李炜脸部肌肉抽搐,突然叫道:“你有证据吗?”
“我没有,但有一个人有。”
大家随着张燕铎的目光,一齐看向李云竹,李炜脸色变了,冲李云竹惊慌地叫道:“你要想好,不要乱说话……”
“是的。”
打断李炜的警告,李云竹点头说:“张先生没说错,墙壁上的伪装是我父亲跟几个盘龙村的村民做的,那天他们放了招待所所有人的假,我觉得奇怪,就留意了一下,凶案发生那晚,我听到野兽的叫声后没多久,就发现我父亲从外面进来,我跟随他上了二楼,看到他用钥匙打开客房的门,将伪装的墙纸撕下来,藏在了空房间里……可是他没有杀人啊,我亲眼看着他撕了墙纸就走掉了,他真没杀人……”

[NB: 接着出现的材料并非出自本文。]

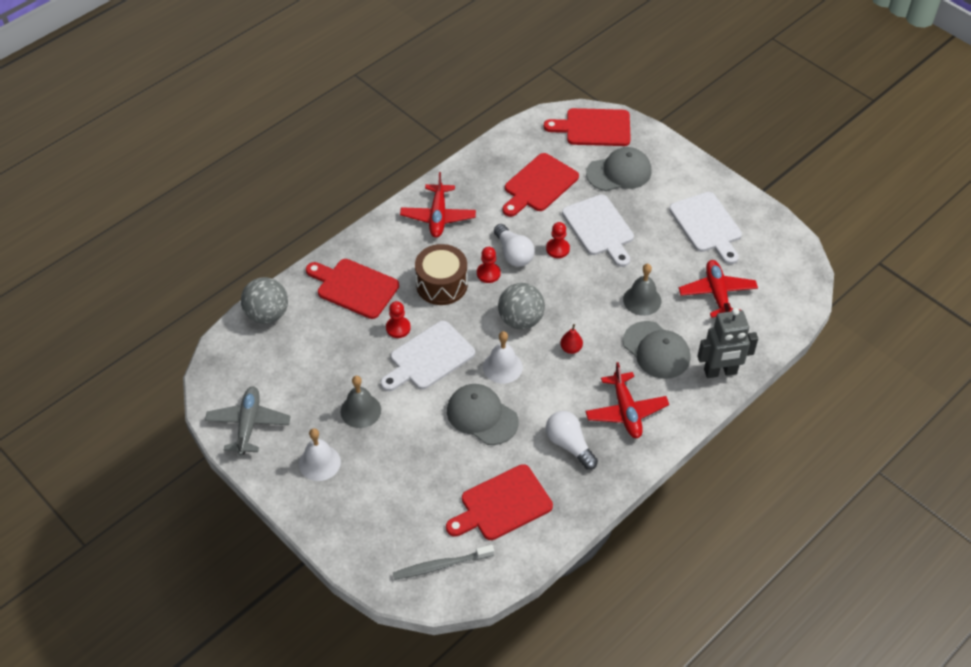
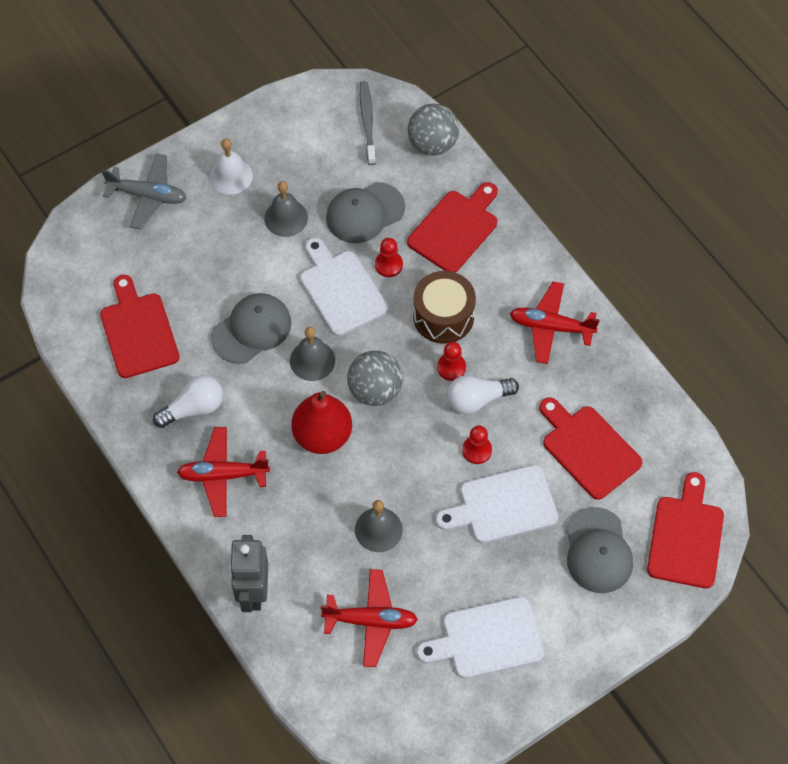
camera: 100 degrees right, 10 degrees up
grey plane [205,387,291,456] -> grey plane moved to [102,153,186,230]
grey toothbrush [393,545,494,580] -> grey toothbrush moved to [360,81,376,165]
white bell [483,331,523,384] -> grey bell [290,327,335,381]
red pear [560,324,583,354] -> red pear [292,391,352,454], size x2.26
grey cap [623,321,690,379] -> grey cap moved to [326,182,405,243]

夏颖雪忍不住了,叫道:“光撕墙纸有什么噱头?再说人不是他杀的还会是谁杀的,你儿子都被他害死了,你就不要再包庇他了,而且他也有动机啊,他都为了灭口杀了高海生跟李方顺了,再杀一个医生也没差的。”
“真的不是……”李云竹急得话都说不利索了,“如果真是我父亲杀的人,我会说的,我把他伪造太岁的事都说出来了,还有必要再帮他隐瞒吗?”

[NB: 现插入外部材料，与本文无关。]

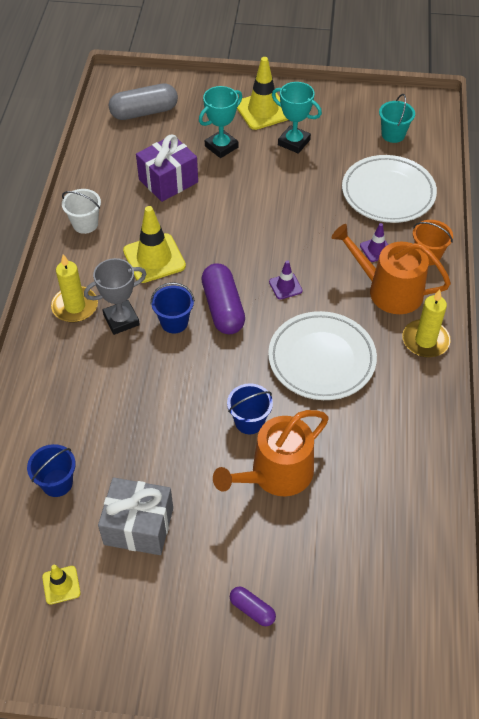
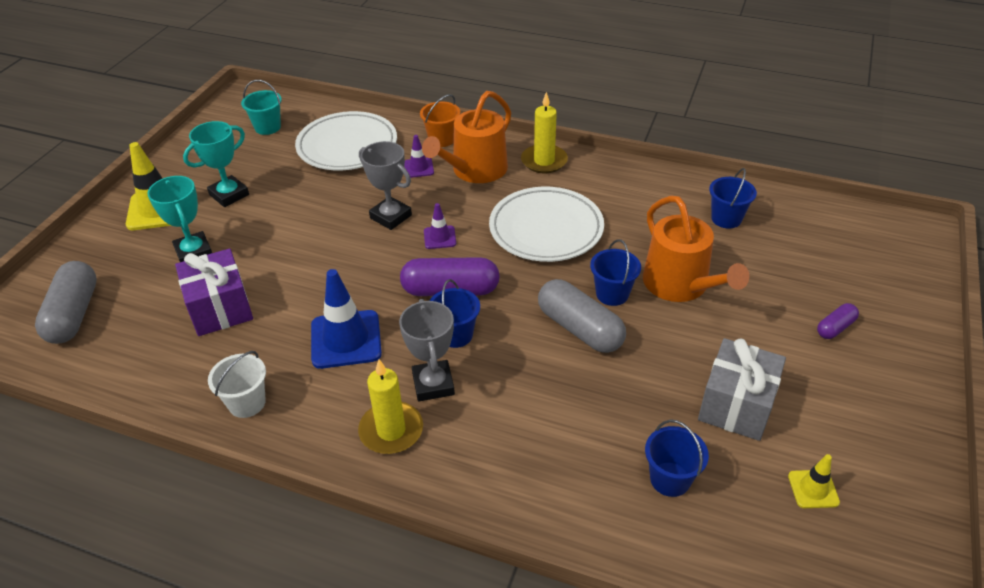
camera: 75 degrees left, 10 degrees down
yellow traffic cone [123,206,186,283] -> blue traffic cone [311,269,382,369]
none -> grey trophy [359,141,412,230]
none -> grey capsule [538,279,626,353]
none -> blue bucket [709,168,757,229]

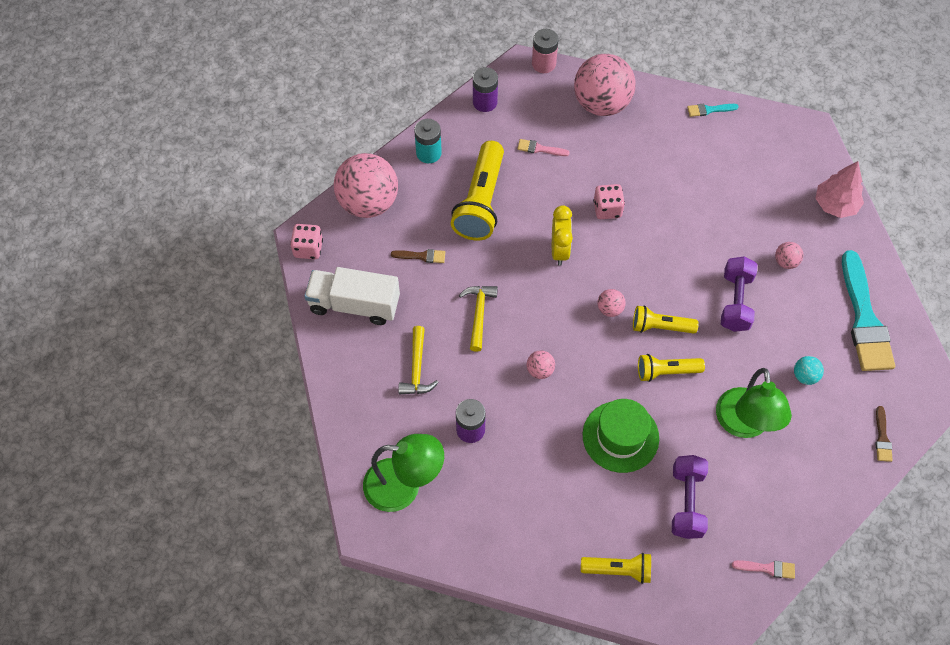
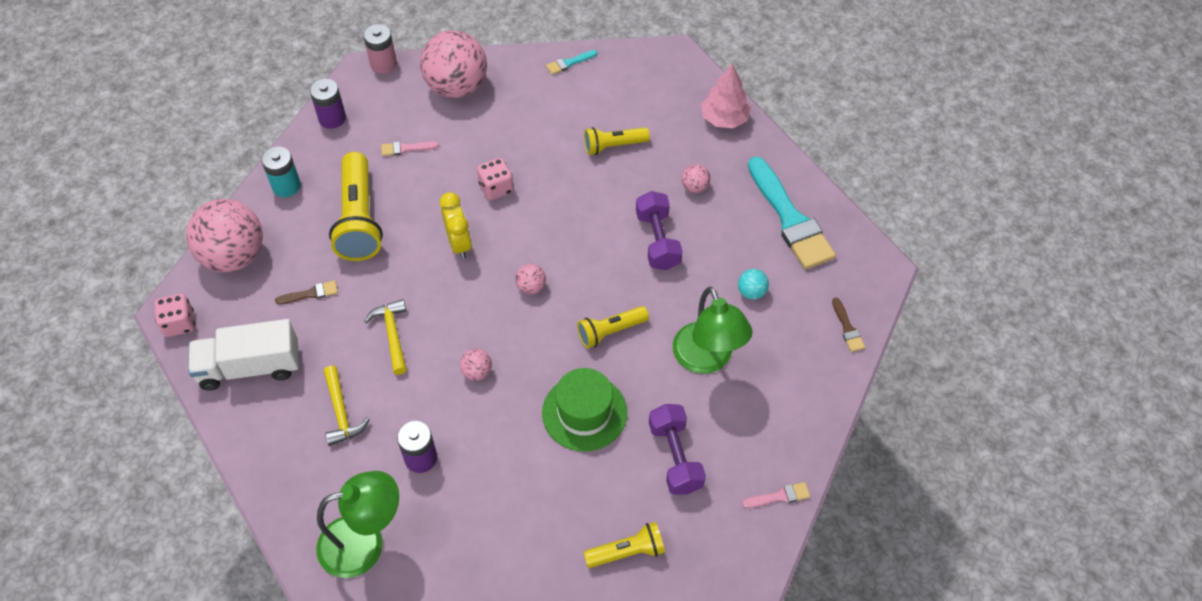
camera: 20 degrees left, 5 degrees down
yellow flashlight [633,305,699,334] -> yellow flashlight moved to [584,127,650,155]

关琥本来料定凶案是李炜做的,没想到关键时刻会变成这样的局面,他看向张燕铎,张燕铎问李云竹,“李炜离开客房的时候是不是没关门?”
“我当时很紧张,不太留意,好像没听到关门声。”
“所以锹甲就是那时候飞进去的。”
吴钩本来一直在垂头假寐,像是局外人,听到张燕铎的话,他立刻睁开眼,问:“锹甲?”
“对,锹甲。何仲生的确是李应龙等人请来的,表面看,为了杀人灭口,他们干掉何仲生是顺理成章的事,但这个假设要建立在何仲生有帮助他们的前提下。”
“明明是你们说李连锁是被乱用药物才导致精神混乱的,为什么你自己推翻了?”
“我没有推翻,因为会用那些精神药物的除了何仲生外,还有一个人。”
张燕铎看向角落一边。
小谢站在那里,由于光线昏暗,他又一直保持沉默,所以大家几乎都把他忘记了,直到张燕铎提起,夏颖雪才想起来,说:“他好像是何医生的助手?”

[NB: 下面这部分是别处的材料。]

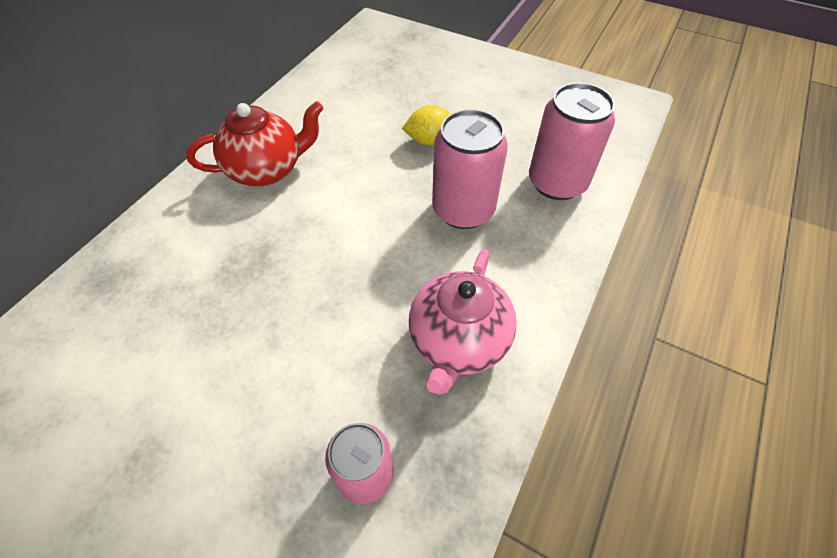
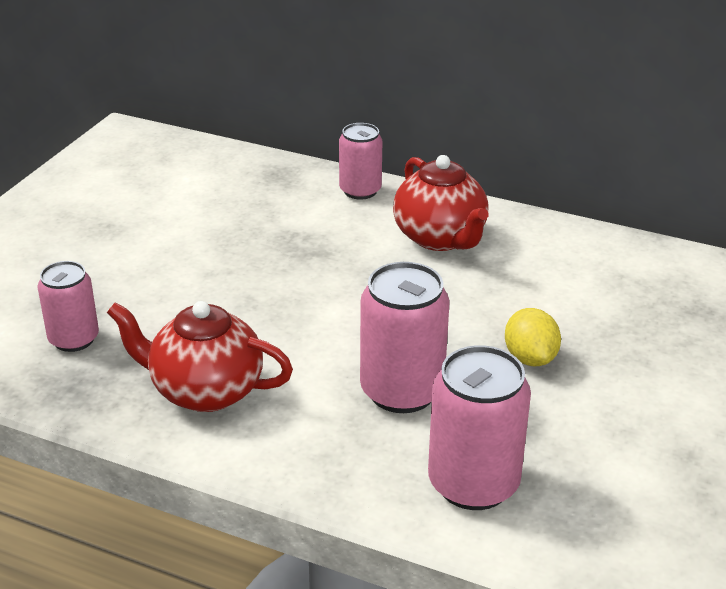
camera: 85 degrees right, 20 degrees down
pink teapot [409,249,517,395] -> red teapot [107,301,293,412]
none -> pink can [339,123,382,200]

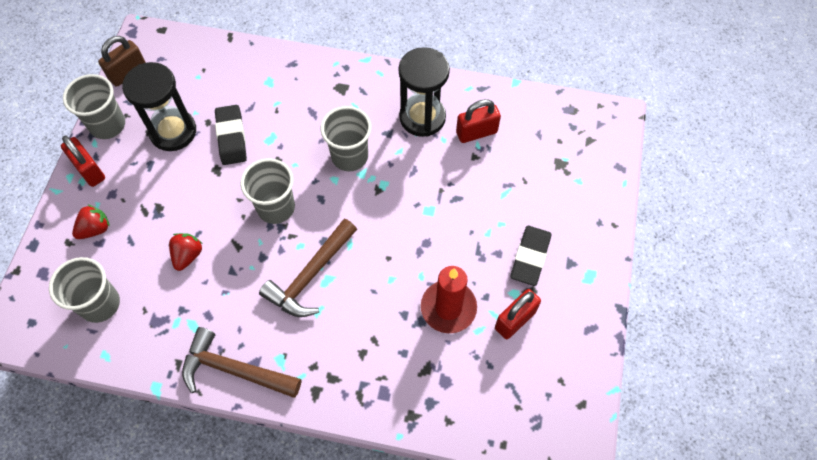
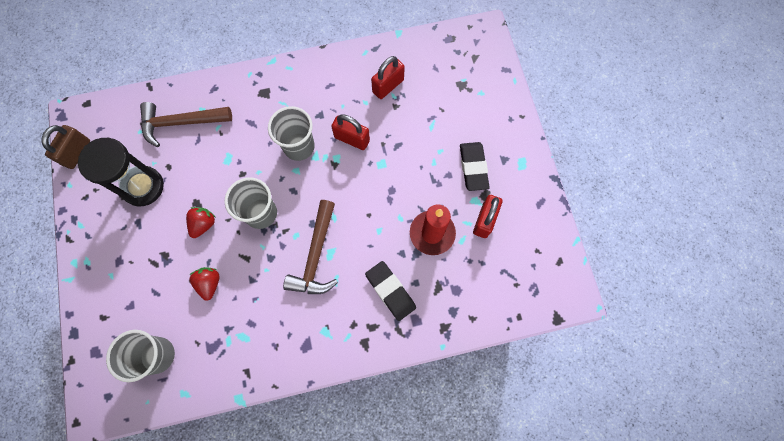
camera: 25 degrees left, 10 degrees up
red padlock [61,136,105,187] -> red padlock moved to [331,114,370,150]
grey cup [63,74,125,139] -> none
red strawberry [72,205,110,239] -> red strawberry moved to [186,207,215,238]
brown hammer [182,327,301,398] -> brown hammer moved to [140,102,232,147]
black eraser [215,105,247,165] -> black eraser moved to [365,261,416,321]
black hourglass [399,47,450,137] -> none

几束手电筒的灯光照过去,阴影投在小谢的脸上,让他的表情多了一份诡异的色彩,他看向众人,最后目光定格在张燕铎身上,微笑说:“怎么推理到最后,推到我身上了,你不会是说杀何医生的是我吧?我是第一次来盘龙乡,跟乡长所长都不熟悉,难道我会为了不熟的人杀掉给我发薪水的人?”
“你不是为了李炜他们杀人,你杀人另有目的。”
“喔?是什么?”
张燕铎没有马上回答,只是盯着他看,小谢也一脸无所谓的样子,任凭他注视。
事情发展到这里,连关琥也大脑混乱了,他凑到张燕铎身边,附耳小声问:“你确定你没有判断错误?”
“迄今为止,我有判断错什么事吗?”
是没有,只是张燕铎的论点跳得太快,连他都有些理解不能了。
张燕铎开始讲述,“李炜跟李应龙的确是抱着利用精神病药物刺激李连锁神智的想法,但这个真相他们会不会告诉何仲生呢?别忘了多一个人知道,就多一份危险,所以如果我是他们,最多是找各种理由请求何仲生多用药,而不是跟他说明自己的真实意图,但最后李连锁还是越治越疯,为什么?是另外有人在何仲生不知道的情况下给李连锁下药,就是你!”
他指向小谢,小谢无动于衷,噗嗤一笑,问:“我为什么要那么做?我跟李连锁又没仇。”
“设计一个人,除了仇恨外,还有利,盘龙山有什么利?不就是这座古墓吗?”
这话一出,连李应龙跟李炜都震惊了,一齐看向小谢,关琥冷眼旁观,觉得从他们的反应来看,应该是不知道小谢的目的。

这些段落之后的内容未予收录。